Google engineers mitigated the impact by rolling back the configuration change that caused the issue.

Google did not publish any more of a thorough incident report. Perhaps this should not have been an Incident because it only impacted customers requiring 100GB in disk size.

Vertex AI appears to share some components globally, as there were service impacts in Asia, Austrailia, America, and Europe.

What incident had the largest blast radius?

Thishttps://rachelbythebay.com/w/2020/10/26/num/ is measured by the distinct number of region-services combinations that were mentioned in a given Incident. For instance, if EC2 were impacted across 5 regions during a single Incident, that would count as 5 services impacted.

provider event_id num impacted
gcp xVSEV3kVaJBmS7SZbnre 1312
azure 0N_5-PQ0 307
aws arn:aws:health:us-east-1::event/MULTIPLE_SERVICES/AWS_MULTIPLE_SERVICES_OPERATIONAL_ISSUE/AWS_MULTIPLE_SERVICES_OPERATIONAL_ISSUE_F0449_625BDDE4846 65

Blast Radius Summary Statistics

provider avg_event_count median_event_count p95_event_count p99_event_count p100_event_count
aws 10.11 1.00 35 65 65
azure 86.54 61.50 307 307 307
gcp 26.25 4.00 78 246 1312

AWS Notes

This is the same incident as the earlier “AWS Notes” writeup.

Azure Notes

While the rollout of the erroneous configuration file did adhere to our Safe Deployment Practices (SDP), this process requires proper validating checks from the service to which the change is being applied (in this case, AFD) before proceeding to additional regions. In this situation, there were no observable failures, so the configuration change was able to proceed – but this represents a gap in how AFD validates the change, and this prevented timely auto-rollback of the offending configuration – thus expanding the blast radius of impact to more regions.

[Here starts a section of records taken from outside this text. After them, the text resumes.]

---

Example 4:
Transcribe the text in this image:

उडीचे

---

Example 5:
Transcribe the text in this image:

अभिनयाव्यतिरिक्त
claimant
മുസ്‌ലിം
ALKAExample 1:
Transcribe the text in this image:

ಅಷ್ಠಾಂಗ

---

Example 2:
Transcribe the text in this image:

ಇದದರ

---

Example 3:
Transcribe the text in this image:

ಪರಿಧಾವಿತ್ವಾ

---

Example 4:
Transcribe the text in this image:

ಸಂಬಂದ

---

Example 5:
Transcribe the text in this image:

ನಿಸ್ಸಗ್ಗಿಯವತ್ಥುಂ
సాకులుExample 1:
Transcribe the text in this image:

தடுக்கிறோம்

Even with sophisticated practices and systems with guard rails around risk, systems have to surface all types of failures. It’s often better to invest in detection over remediation.

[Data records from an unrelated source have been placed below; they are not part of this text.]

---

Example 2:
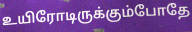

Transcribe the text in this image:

உயிரோடிருக்கும்போதே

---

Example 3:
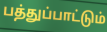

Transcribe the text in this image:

பத்துப்பாட்டும்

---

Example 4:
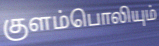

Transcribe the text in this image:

குளம்பொலியும்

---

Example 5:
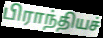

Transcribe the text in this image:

பிராந்தியச்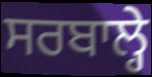
ਸਰਬਾਲ੍ਹੇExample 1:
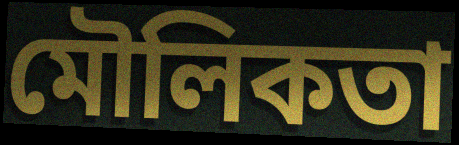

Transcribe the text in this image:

মৌলিকতা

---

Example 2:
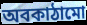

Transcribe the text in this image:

অবকাঠামো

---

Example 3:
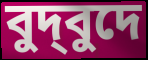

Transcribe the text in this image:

বুদ্‌বুদে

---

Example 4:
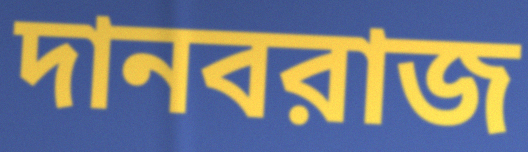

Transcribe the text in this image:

দানবরাজ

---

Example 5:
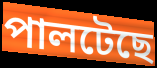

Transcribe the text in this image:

পালটেছে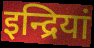
इन्द्रियां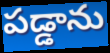
పడ్డాను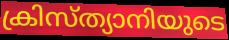
ക്രിസ്ത്യാനിയുടെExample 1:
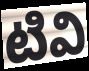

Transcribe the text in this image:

టివి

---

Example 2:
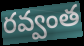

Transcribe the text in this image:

రవ్వంత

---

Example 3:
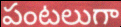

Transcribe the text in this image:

పంటలుగా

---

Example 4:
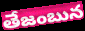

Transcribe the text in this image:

తేజంబున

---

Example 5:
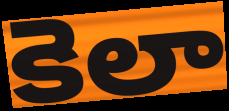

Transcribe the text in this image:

కెలాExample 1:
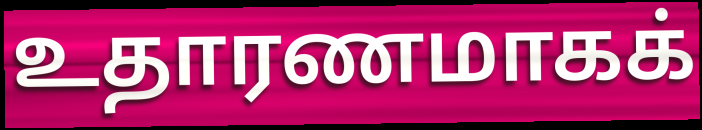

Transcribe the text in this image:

உதாரணமாகக்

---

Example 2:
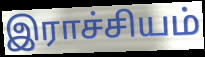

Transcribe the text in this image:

இராச்சியம்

The error in the configuration file caused resource exhaustion on AFD’s frontend servers that resulted in an initial moderate impact to AFD’s availability and performance. This initial impact on availability triggered a latent bug in the internal service’s client application, which caused an aggressive request storm. This resulted in a 25X increase in traffic volume of expensive requests that significantly impacted AFD’s availability and performance.

Exponential backoff clients and services with Load Shedding should be the default.

GCP Notes

The root cause was a bug in maintenance automation intended to shut down an unused VPC Controller in a single zone. A parameter specifying the zone for maintenance operations was modified during a refactor of the automation software earlier in the year. This modification resulted in the target zone parameter being ignored and the shut down operation taking effect on VPC controllers in all cloud zones. The test environment caught this failure mode, but the error was misinterpreted as an expected failure in the test environment. As a result, the change made it to production.

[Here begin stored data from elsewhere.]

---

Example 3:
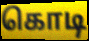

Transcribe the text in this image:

கொடி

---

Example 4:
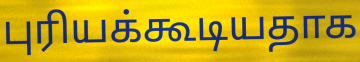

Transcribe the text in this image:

புரியக்கூடியதாக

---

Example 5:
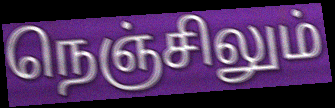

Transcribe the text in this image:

நெஞ்சிலும்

Ouch and ouch. “Expected failure in the test environment” was triggering.

Shutdowns are a routine operational practice that we perform to maintain our systems without customer impact. The automation has a safeguard in place to limit the scope of maintenance operations. This safeguard was inadvertently disabled during a migration to a new version of the automation framework, resulting in the shutdown operation taking effect on VPC controllers in all cloud zones.

Accidentally operating on too many systems is a common enough problem, I’m surprised Google hasn’t solved this.

Overall Takeaways

  • Unsurprisingly AWS has the fastest incident resolution times and incidents with lowest blast radius. I’m no AWS fanboy but there’s no compression algorithm for experience.
  • Azure’s transparency and incident reviews are by far the most thorough.
  • Providers are leaning in to dependencies across services and regions, which increases difficulties for customers to mitigate outages. Employing multi-region strategies for a single provider is less likely to help.
  • Running services is the hard part of being a cloud provider. The Incidents I reviewed were all a part of evolving systems, either by turning old resources off, changing an architecture in place, or fiber optic cable cuts that Just Happen.